It was a typical Friday night at the pool. Lots of kids, lots of splashing, short staffed. We had just rotated lifeguards and I was on my 20 minute break. I was cleaning up around the pool when I noticed a kid in a life jacket venture into the deep end - a big fat NO at our pool. So, I walked around the deck to go talk to him and get him out of the deep end. As I'm crouching down talking to him, the lifeguard in the chair screamed my name. I looked up and the mom of this child had ventured into the deep end to get him. She couldn't swim and she was actively drowning.
I immediately left the kid (he was fine; he was in a life jacket) and jumped in the pool. I swam to her quickly, grabbed her, and began kicking towards the shallow end. Because I was not the lifeguard on duty, I did not have a rescue tube which means my only flotation was my swimming skills. The woman freaked out and grabbed me around the neck, taking me down with her. In my head I was totally panicking and doing what I could do to keep the both of us safe. I kept hold of her, but I was trying to push her off to keep the both of us from drowning (we are taught escapes for this exact reason). Finally I was able to catch a breath and ask her to kick with me. She said she couldn't. Yikes! What seemed like an eternity later I was able to kick her the few feet to the shallow end where she grabbed hold of the rope and stood up.
My husband and kid were swimming at the time and saw the whole thing happen. Dave helped me get out of the pool, saying it was the scariest and coolest thing he's ever seen. I talked to the woman about what happened and grabbed my manager-on-duty to help fill out an incident report. There were several things we could have done better on this rescue - should have hit our emergency button, the other guard should have cleared the pool and thrown me a rescue tube, etc. - but the important thing was we helped the woman, no one drowned, and everything turned out just fine.

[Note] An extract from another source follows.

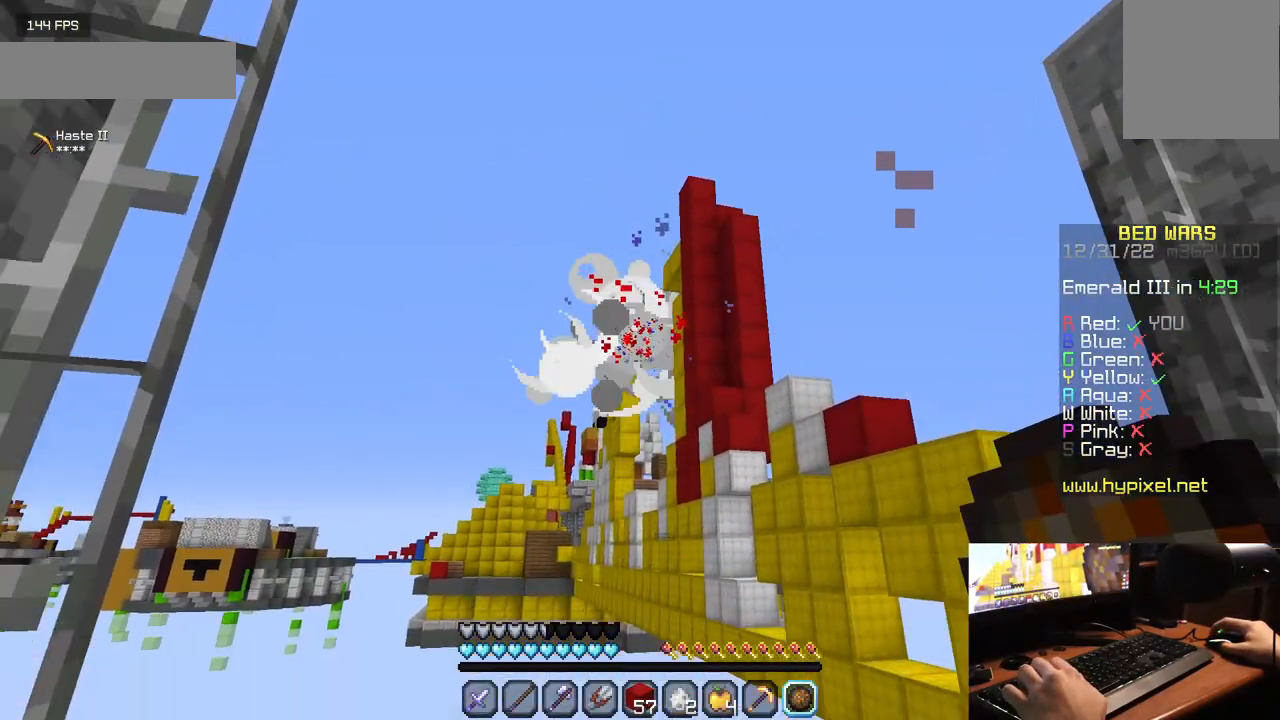
{"keys": [], "mouse": [], "events": []}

The rest of the night I was a wreck. I literally shook and cried sitting in the guard chair for the rest of my shift. I had a lot of adrenaline running through my body and thinking back to what I did was just scary. That night I had a nightmare about it. Looking back I'm so thankful we are so well trained, that I was in the right place at the right time, and that I'm in amazing shape and could perform the rescue without the use of a tube. It was so scary; I don't want to do it again any time soon.